Week 4: Client-Server Communication
This week, we got our basic client-server system up and running (mostly). The Hololens can successfully send meshes to our python server, using the Google protobuf libraries we discussed last week. The server was Keunhong’s work, while Edward and Alex worked on the Unity/Hololens side of the communications. Hamid also did some further investigation on the characteristics of the Hololens meshes to better inform server side processing.
Protocol Buffer Plumbing
Keunhong and Edward, as former Google interns, were generally familiar with the usage of Protocol Buffers. The Protocol Buffer library allows developers to define a data structure, and then generates code that allows this data to be exchanged between different programming languages. This means that any changes to the data only have to be made in one place, rather than risking inconsistency between a client and server.
To use protocol buffers, we first define a message type in a .proto
file. Examples of .proto
syntax are shown below. Then, after installing the appropriate Protobuf library for your language, simply run the protoc
command with the appropriate language argument. For example, we use protoc holoscanner.proto --python_out=.
. This generates a language-specific (e.g. python) file specific to your message datatype that can then be included in your code.
Server Architecture
Protocol
The server accepts connections from a client asynchronously. Each connection accepts incoming Protocol Buffer messages which the server can handle accordingly.
These Protocol Buffers may be broken up into several packets, so before sending/receiving the bytes containing the protobuf we send an 8-byte unsigned long integer with the total size of the protobuf message. Messages of type MESH
are parsed into a datastructure for further processing.
Messages are encoded in a generic Message protobuf.
message Message {
enum Type {
ACK = 0;
MESH = 10;
LOCATION_REQUEST = 11;
LOCATION_RESPONSE = 12;
}
Type type = 1;
uint32 device_id = 2;
// One or less of the following will be filled in.
Mesh mesh = 100;
LocationRequest location_request = 300;
LocationResponse location_response = 400;
}
The mesh is encoded in a wavefront or PLY-like structure with vertices and face indices.
message Mesh {
uint32 mesh_id = 2;
uint64 timestamp = 3;
// We need the camera position in case we want to do space carving.
Vec3D cam_position = 100;
Vec4D cam_rotation = 101;
repeated Vec3D vertices = 200;
repeated Face faces = 201;
}
Each mesh is associated with a timestamp since we wish to know whether the mesh has been updated . The camera positions are useful for operations such as space carving.
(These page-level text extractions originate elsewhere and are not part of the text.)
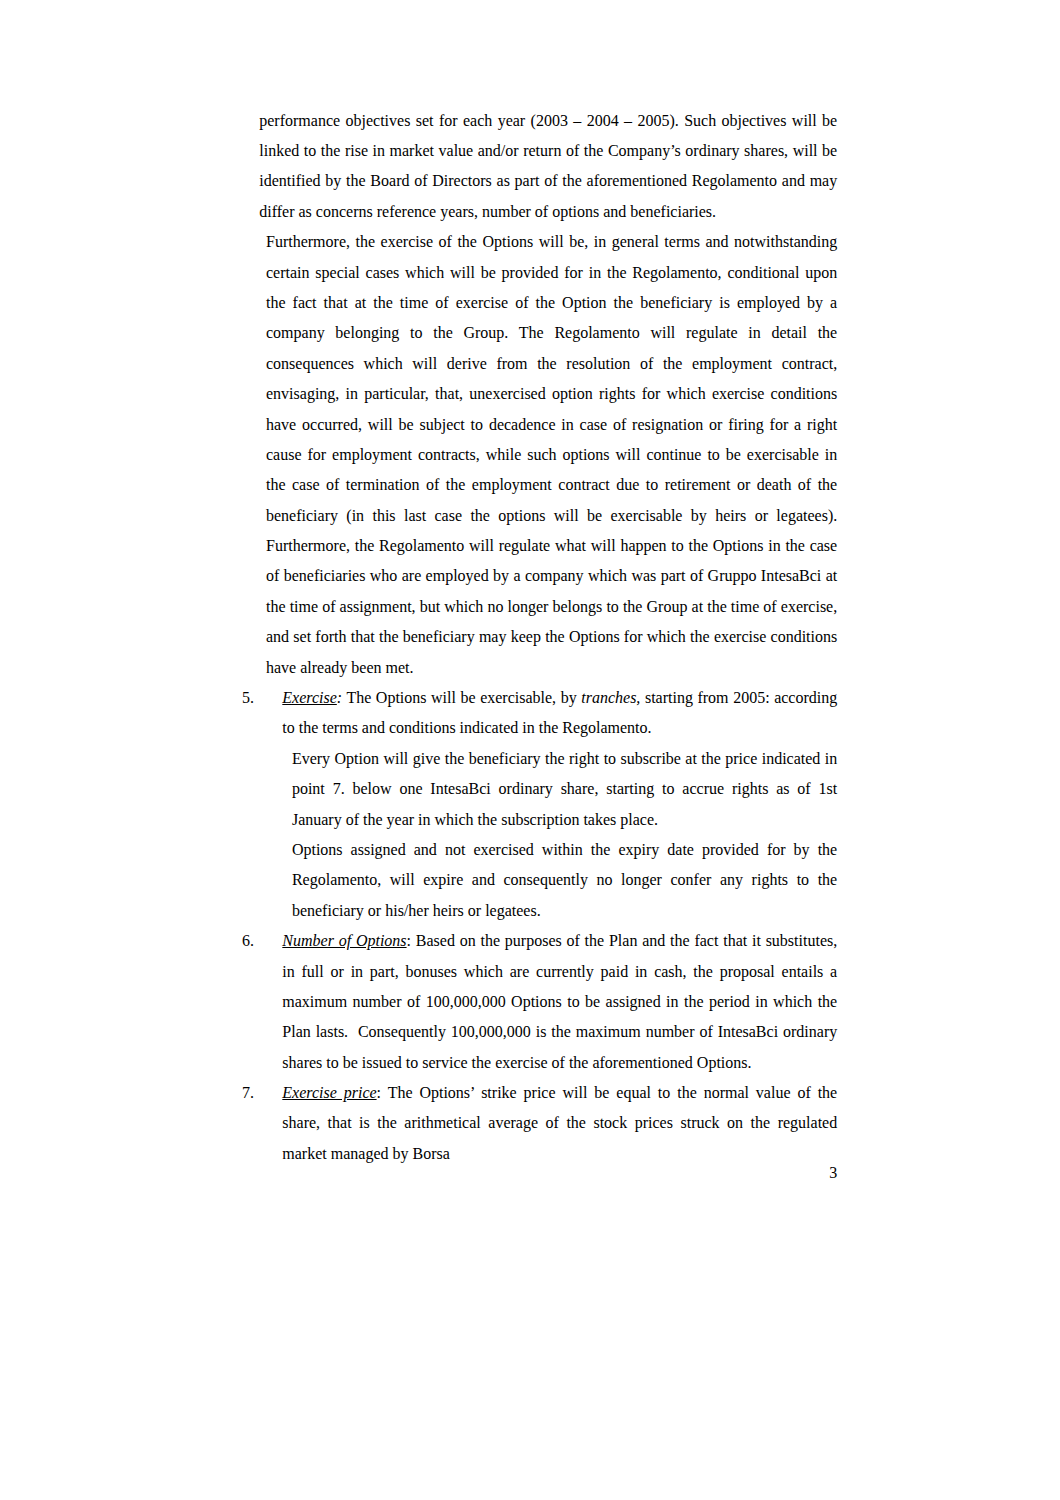performance objectives set for each year (2003 – 2004 – 2005). Such objectives will be linked to the rise in market value and/or return of the Company’s ordinary shares, will be identified by the Board of Directors as part of the aforementioned Regolamento and may differ as concerns reference years, number of options and beneficiaries.
Furthermore, the exercise of the Options will be, in general terms and notwithstanding certain special cases which will be provided for in the Regolamento, conditional upon the fact that at the time of exercise of the Option the beneficiary is employed by a company belonging to the Group. The Regolamento will regulate in detail the consequences which will derive from the resolution of the employment contract, envisaging, in particular, that, unexercised option rights for which exercise conditions have occurred, will be subject to decadence in case of resignation or firing for a right cause for employment contracts, while such options will continue to be exercisable in the case of termination of the employment contract due to retirement or death of the beneficiary (in this last case the options will be exercisable by heirs or legatees). Furthermore, the Regolamento will regulate what will happen to the Options in the case of beneficiaries who are employed by a company which was part of Gruppo IntesaBci at the time of assignment, but which no longer belongs to the Group at the time of exercise, and set forth that the beneficiary may keep the Options for which the exercise conditions have already been met.
5. Exercise: The Options will be exercisable, by tranches, starting from 2005: according to the terms and conditions indicated in the Regolamento.
Every Option will give the beneficiary the right to subscribe at the price indicated in point 7. below one IntesaBci ordinary share, starting to accrue rights as of 1st January of the year in which the subscription takes place.
Options assigned and not exercised within the expiry date provided for by the Regolamento, will expire and consequently no longer confer any rights to the beneficiary or his/her heirs or legatees.
6. Number of Options: Based on the purposes of the Plan and the fact that it substitutes, in full or in part, bonuses which are currently paid in cash, the proposal entails a maximum number of 100,000,000 Options to be assigned in the period in which the Plan lasts. Consequently 100,000,000 is the maximum number of IntesaBci ordinary shares to be issued to service the exercise of the aforementioned Options.
7. Exercise price: The Options’ strike price will be equal to the normal value of the share, that is the arithmetical average of the stock prices struck on the regulated market managed by Borsa
3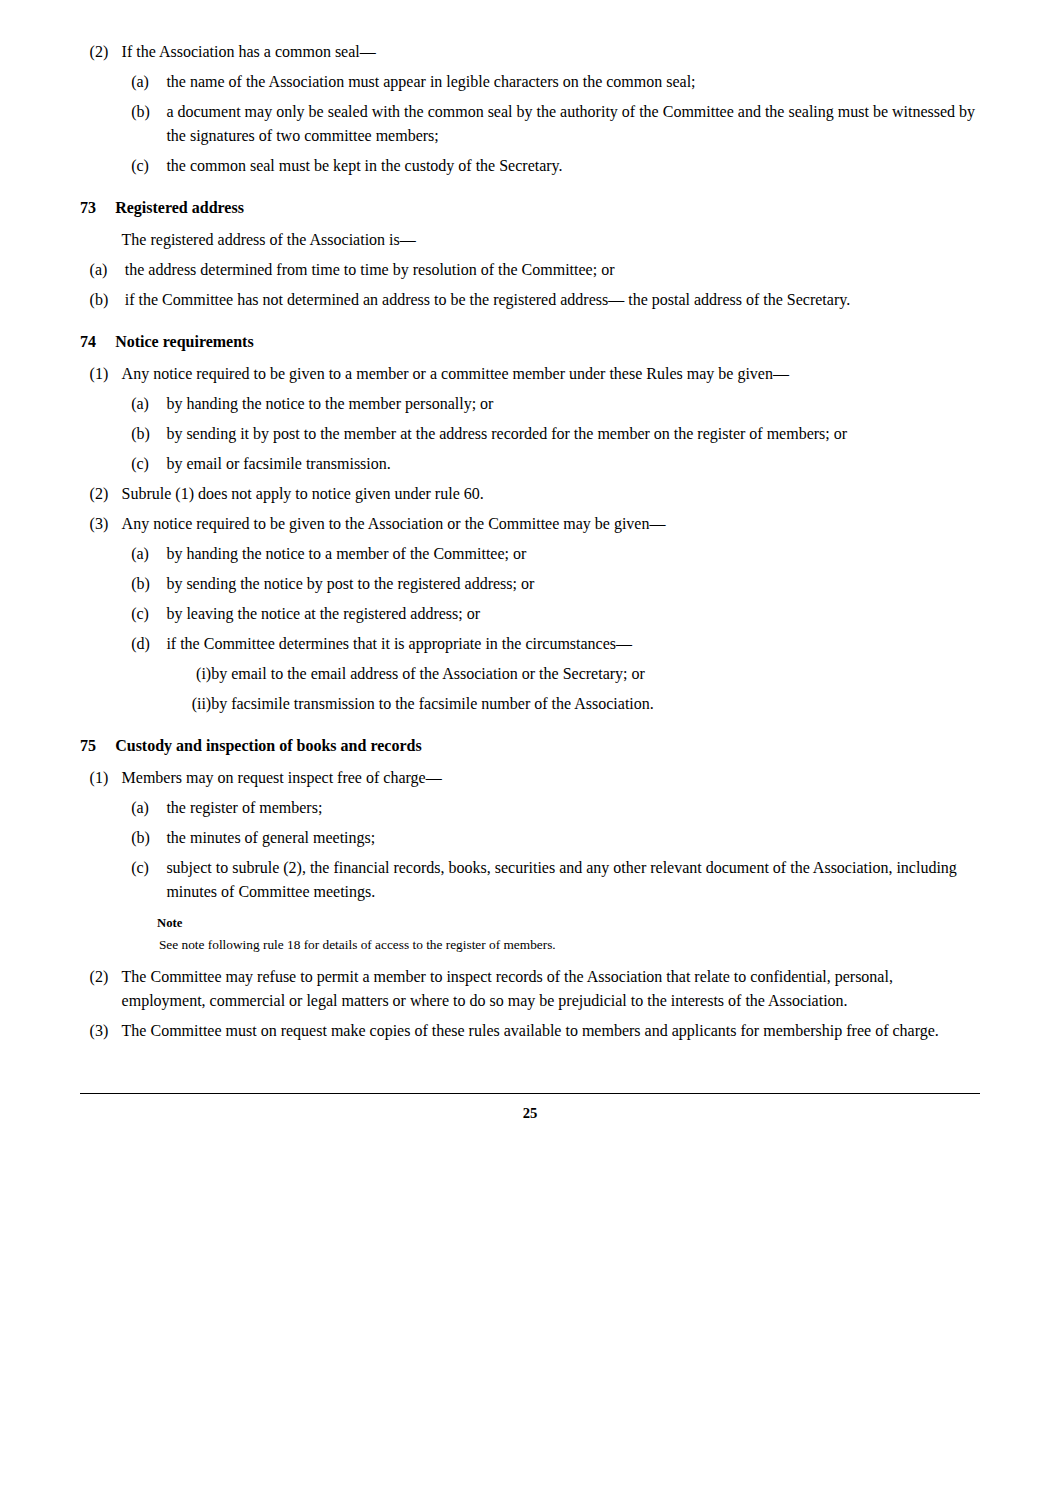(2) If the Association has a common seal—
(a) the name of the Association must appear in legible characters on the common seal;
(b) a document may only be sealed with the common seal by the authority of the Committee and the sealing must be witnessed by the signatures of two committee members;
(c) the common seal must be kept in the custody of the Secretary.
73 Registered address
The registered address of the Association is—
(a) the address determined from time to time by resolution of the Committee; or
(b) if the Committee has not determined an address to be the registered address— the postal address of the Secretary.
74 Notice requirements
(1) Any notice required to be given to a member or a committee member under these Rules may be given—
(a) by handing the notice to the member personally; or
(b) by sending it by post to the member at the address recorded for the member on the register of members; or
(c) by email or facsimile transmission.
(2) Subrule (1) does not apply to notice given under rule 60.
(3) Any notice required to be given to the Association or the Committee may be given—
(a) by handing the notice to a member of the Committee; or
(b) by sending the notice by post to the registered address; or
(c) by leaving the notice at the registered address; or
(d) if the Committee determines that it is appropriate in the circumstances—
(i) by email to the email address of the Association or the Secretary; or
(ii) by facsimile transmission to the facsimile number of the Association.
75 Custody and inspection of books and records
(1) Members may on request inspect free of charge—
(a) the register of members;
(b) the minutes of general meetings;
(c) subject to subrule (2), the financial records, books, securities and any other relevant document of the Association, including minutes of Committee meetings.
Note
See note following rule 18 for details of access to the register of members.
(2) The Committee may refuse to permit a member to inspect records of the Association that relate to confidential, personal, employment, commercial or legal matters or where to do so may be prejudicial to the interests of the Association.
(3) The Committee must on request make copies of these rules available to members and applicants for membership free of charge.
25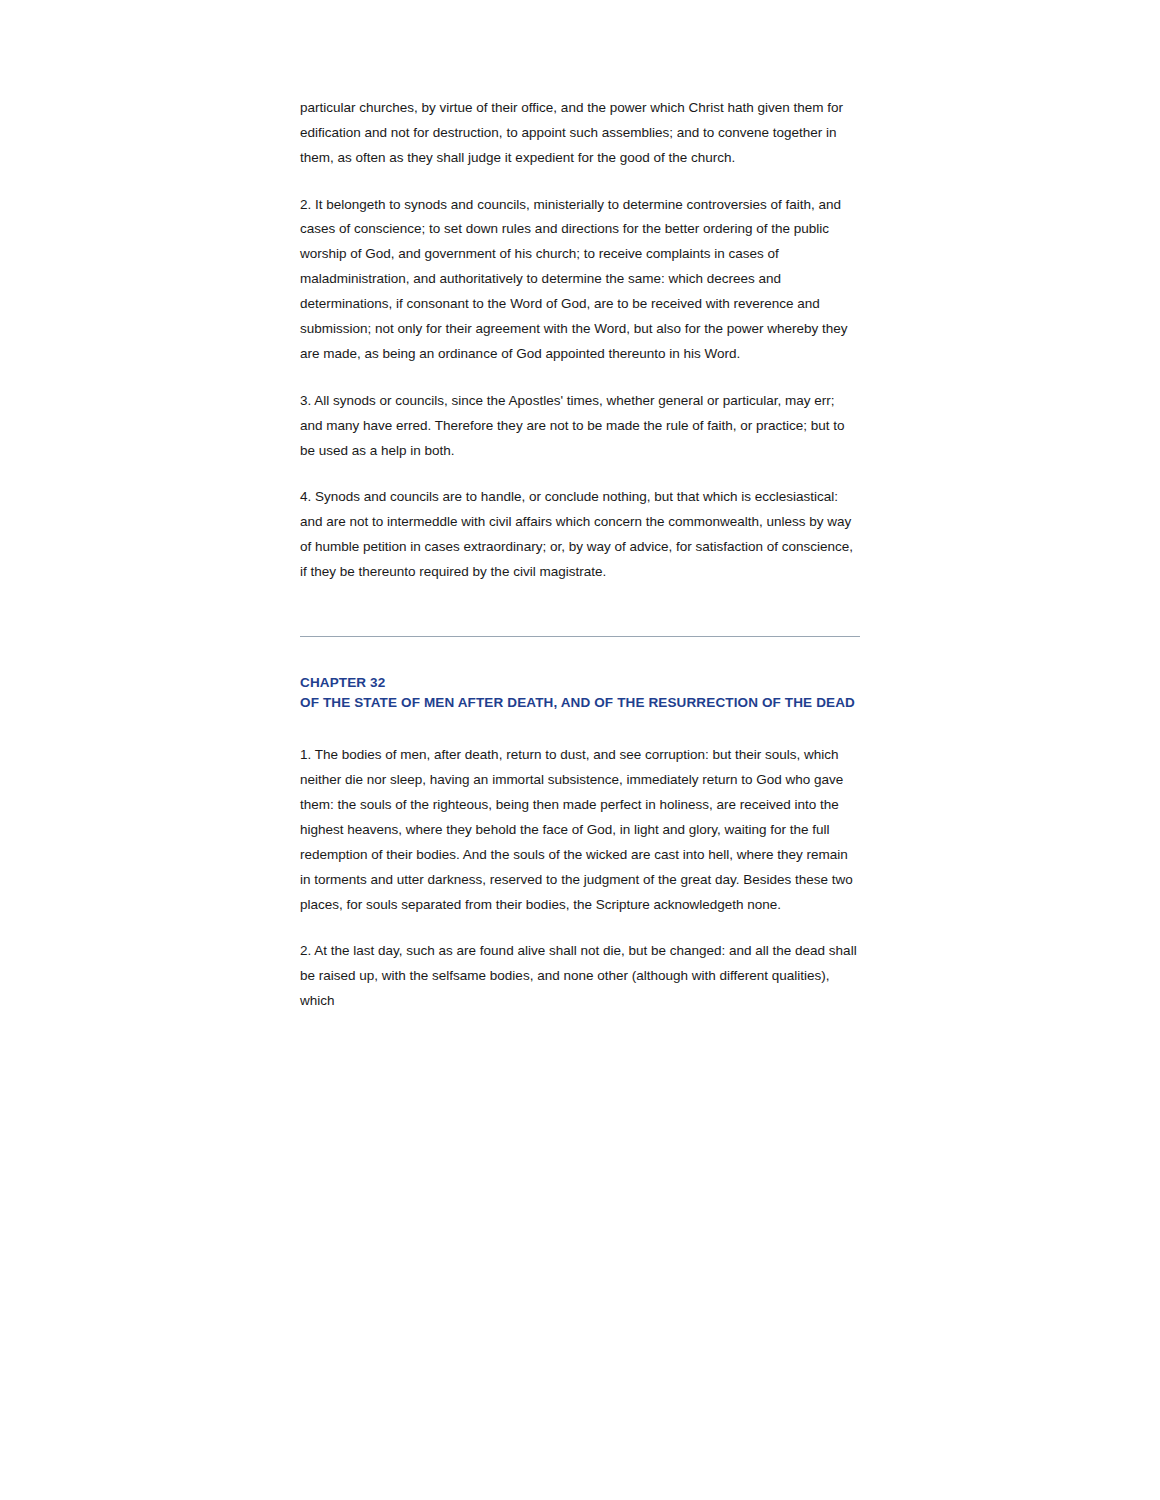particular churches, by virtue of their office, and the power which Christ hath given them for edification and not for destruction, to appoint such assemblies; and to convene together in them, as often as they shall judge it expedient for the good of the church.
2. It belongeth to synods and councils, ministerially to determine controversies of faith, and cases of conscience; to set down rules and directions for the better ordering of the public worship of God, and government of his church; to receive complaints in cases of maladministration, and authoritatively to determine the same: which decrees and determinations, if consonant to the Word of God, are to be received with reverence and submission; not only for their agreement with the Word, but also for the power whereby they are made, as being an ordinance of God appointed thereunto in his Word.
3. All synods or councils, since the Apostles' times, whether general or particular, may err; and many have erred. Therefore they are not to be made the rule of faith, or practice; but to be used as a help in both.
4. Synods and councils are to handle, or conclude nothing, but that which is ecclesiastical: and are not to intermeddle with civil affairs which concern the commonwealth, unless by way of humble petition in cases extraordinary; or, by way of advice, for satisfaction of conscience, if they be thereunto required by the civil magistrate.
Chapter 32
Of the State of Men after Death, and of the Resurrection of the Dead
1. The bodies of men, after death, return to dust, and see corruption: but their souls, which neither die nor sleep, having an immortal subsistence, immediately return to God who gave them: the souls of the righteous, being then made perfect in holiness, are received into the highest heavens, where they behold the face of God, in light and glory, waiting for the full redemption of their bodies. And the souls of the wicked are cast into hell, where they remain in torments and utter darkness, reserved to the judgment of the great day. Besides these two places, for souls separated from their bodies, the Scripture acknowledgeth none.
2. At the last day, such as are found alive shall not die, but be changed: and all the dead shall be raised up, with the selfsame bodies, and none other (although with different qualities), which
When the client needs a new 3D location as a game objective (i.e. a place to hide an object), it makes a LocationRequest
message, and gets back a LocationResponse
message.
message LocationRequest {
;
}
message LocationResponse {
Vec3D location = 1;
Vec3D orientation = 2;
}
Implementation Details
We use the standard library asyncio module to implement asynchronous communication. This allows us to handle the data without having to manage threads manually.
We performed a sanity check of the system using a custom wavefront mesh parser using a mock client. The server correctly receives and handles the message.
Client Communications Architecture
We started with the Spatial Mapping code provided in HoloToolkit. In particular, the RemoteMeshManager
converts all the Unity meshes into byte arrays when the user says “Send Meshes”, while RemoteMeshSource
sends byte arrays over a TCP socket. We took out the extraneous functionality from the RemoteMeshManager
(that dealt with viewing meshes sent from the Hololens on a desktop), and wrote our own plumbing to convert Unity meshes into our protobuf format. We also removed a single line from RemoteMeshSource
, since in the HoloToolkit implementation it sends an extra 4-byte length along with every packet (whereas we send the length before the first packet of the protobuf). We were able to successfully transfer a mesh from the Hololens to a server running on a separate machine, although the auxiliary fields (e.g. device ID, device pose) haven’t yet been filled in.
Mesh Analysis
Hamid did some analysis on the mesh input of a single Hololens from a scene that contains three connected rooms in VR Lab. There are some interesting observations from the meshes. It seems that the Hololens divides the volumetric space into tiled cubes on a 3D grid with small overlap between adjacent blocks. The Hololens tries to find the best surface reconstruction for each cube in the 3D space by sequentially processing the depth information from the sensors. The following 3D model shows all sub-meshes captured by a single Hololens and vertices are colored in Meshlab based on their distance to the border of sub-meshes. The 3D grid of volumetric space is visible in the large planar surfaces.
The boundary of the rooms are visible even with noisy and coarse meshes on the walls. The wall surfaces on both sides of the same wall from different rooms are not confused or mixed together. This shows that planar surfaces like wall and floor are easy to reconstruct after some post processing and refinement on meshes. There are some holes on the wall behind or near fluorescent lamps, which can be corrected by capturing from different views. The windows are unscannable parts and there are large holes in the location of four windows.
After applying midpoint subdivision surface and Poisson surface reconstruction, we get a smooth 3D model of the scene. The reconstruction of the walls are decent, though there are some holes on them. Some of the objects (such as monitor, chair, desk, etc) are partially reconstructed. This can be improved by multiple capturing of the same object from different viewpoint.
Plans
While some concrete stuff got done this week, we still don’t have our basic gameplay interface. This will be the main task for Alex and Edward next week. Other low-hanging fruit: letting the server send meshes back to the Hololens should be very straightforward now, it’s just a matter of implementing it. Meanwhile, Hamid and Keunhong will start implementing the mesh processing framework (and integrating it with the server) and major data structures.